Goal of the exercise: In the data, find each line where the word "University" appears and list that line.

BEGIN Data for this exercise

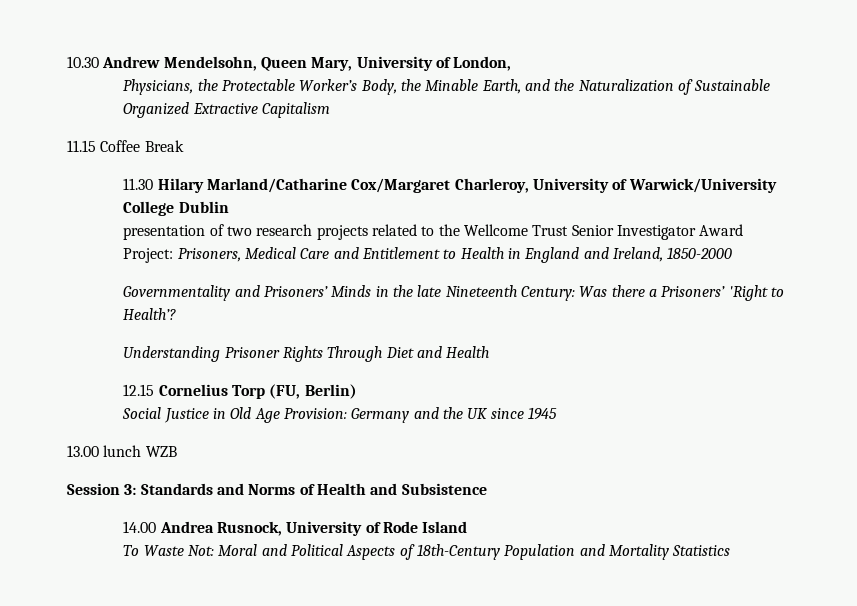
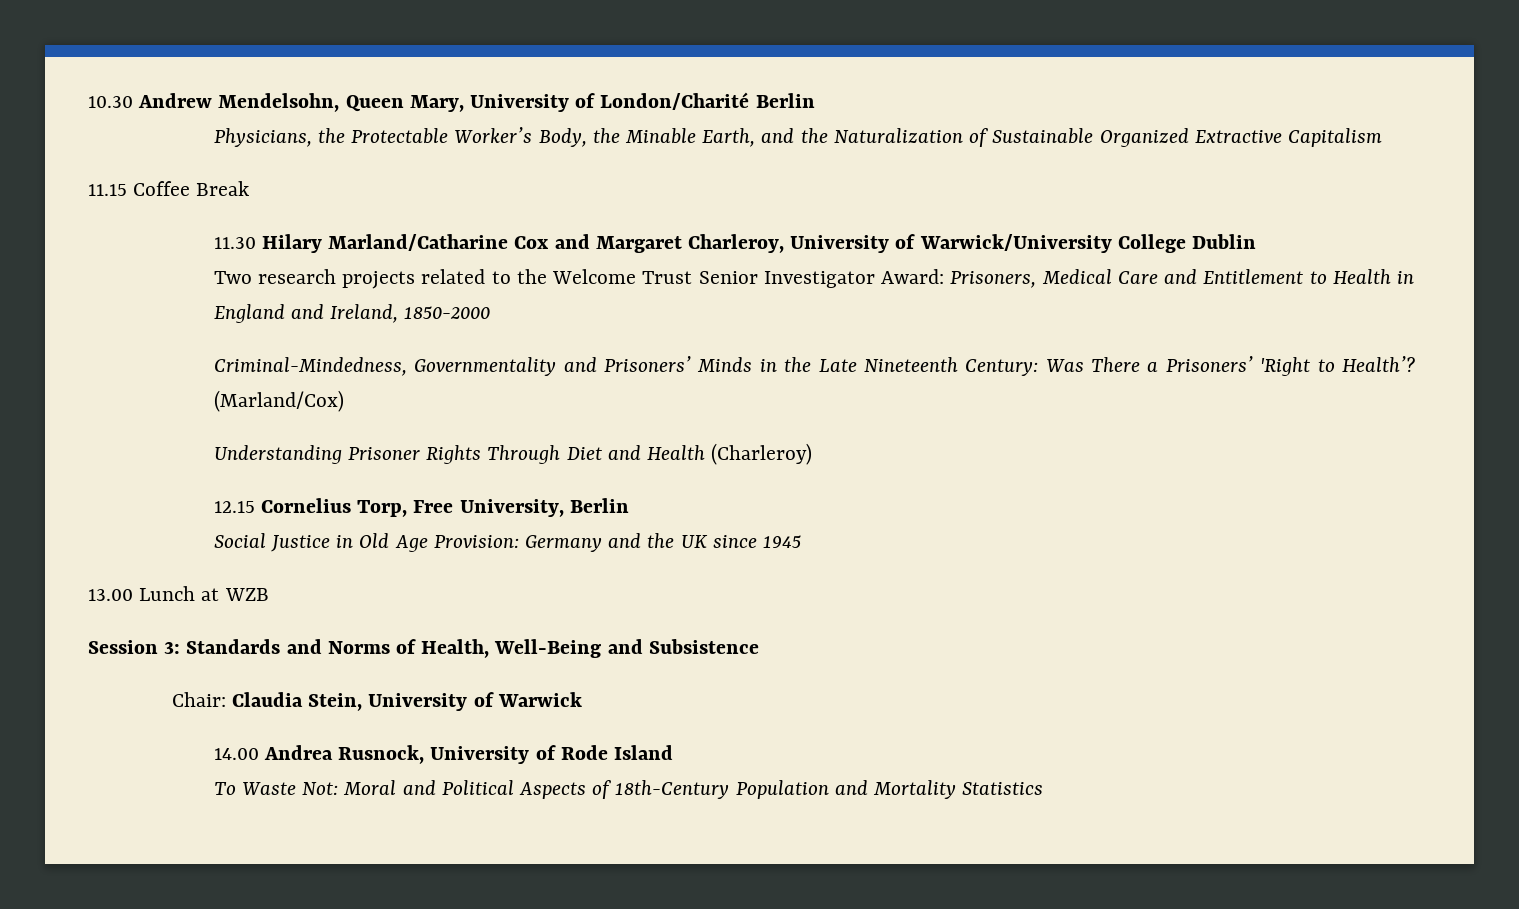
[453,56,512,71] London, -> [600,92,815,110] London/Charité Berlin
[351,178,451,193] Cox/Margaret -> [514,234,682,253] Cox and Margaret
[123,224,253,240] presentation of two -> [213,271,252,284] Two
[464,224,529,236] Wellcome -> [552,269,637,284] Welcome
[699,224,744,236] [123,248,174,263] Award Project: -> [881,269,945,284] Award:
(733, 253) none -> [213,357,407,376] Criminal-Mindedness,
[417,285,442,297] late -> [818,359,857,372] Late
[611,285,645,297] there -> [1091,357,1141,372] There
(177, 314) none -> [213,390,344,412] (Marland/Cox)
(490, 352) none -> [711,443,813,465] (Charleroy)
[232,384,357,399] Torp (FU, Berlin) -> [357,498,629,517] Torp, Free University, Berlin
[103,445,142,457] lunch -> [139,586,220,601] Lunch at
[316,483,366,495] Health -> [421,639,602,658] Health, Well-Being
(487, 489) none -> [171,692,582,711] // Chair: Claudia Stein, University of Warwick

END Data for this exercise

Answer for this exercise:
[232,384,357,399] Torp (FU, Berlin) -> [357,498,629,517] Torp, Free University, Berlin
(487, 489) none -> [171,692,582,711] // Chair: Claudia Stein, University of Warwick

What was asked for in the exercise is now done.